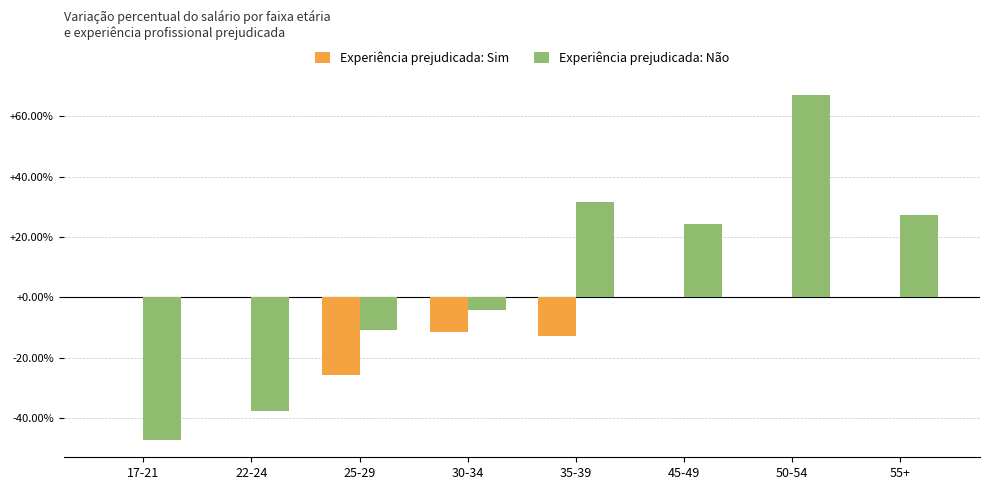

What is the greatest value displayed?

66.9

----

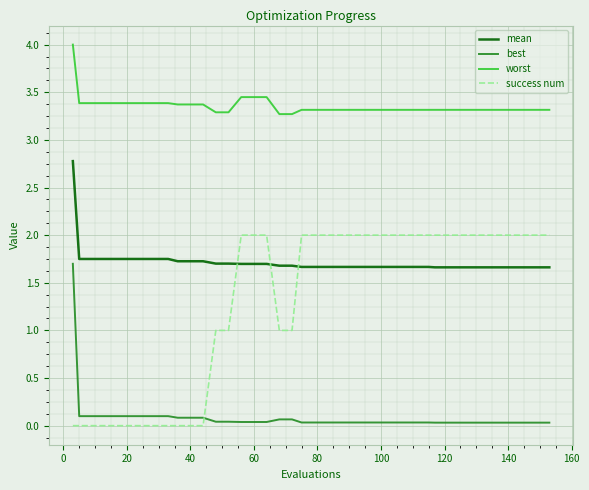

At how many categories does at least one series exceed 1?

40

----

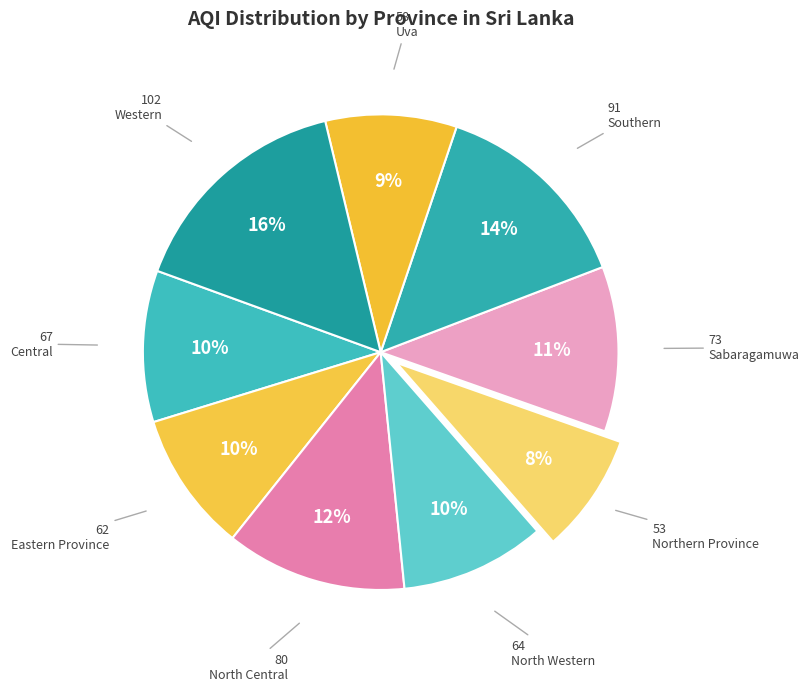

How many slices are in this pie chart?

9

----

• About this task
Count the lines in the items above that contain the word "many". Give only the number.

• Result
2